Problem statement
Copy out the entries word for word, leaving images aside.

---------- Data supplied

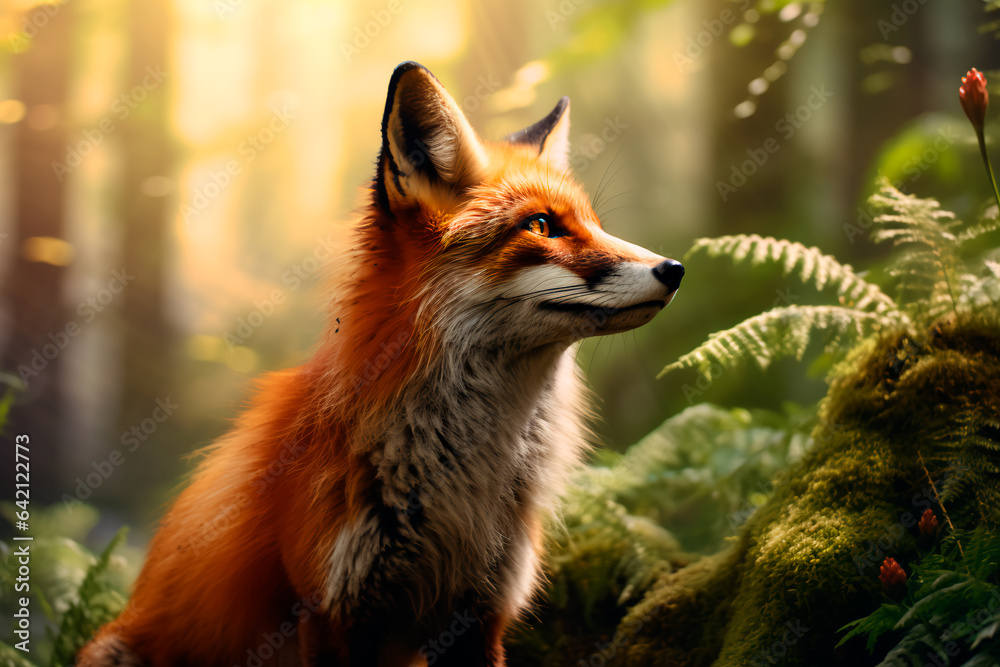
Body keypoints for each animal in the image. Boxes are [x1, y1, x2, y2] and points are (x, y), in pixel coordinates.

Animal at [77, 61, 684, 667]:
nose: (675, 268)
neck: (461, 485)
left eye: (595, 223)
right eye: (540, 226)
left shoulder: (481, 613)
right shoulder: (331, 611)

--------------------

Result of this task
Body keypoints for each animal in the image. Boxes are [x1, y1, x2, y2] and points are (x, y), in pixel coordinates.

Animal at [77, 61, 684, 667]:
nose: (675, 268)
neck: (461, 485)
left eye: (595, 223)
right eye: (540, 226)
left shoulder: (481, 613)
right shoulder: (331, 611)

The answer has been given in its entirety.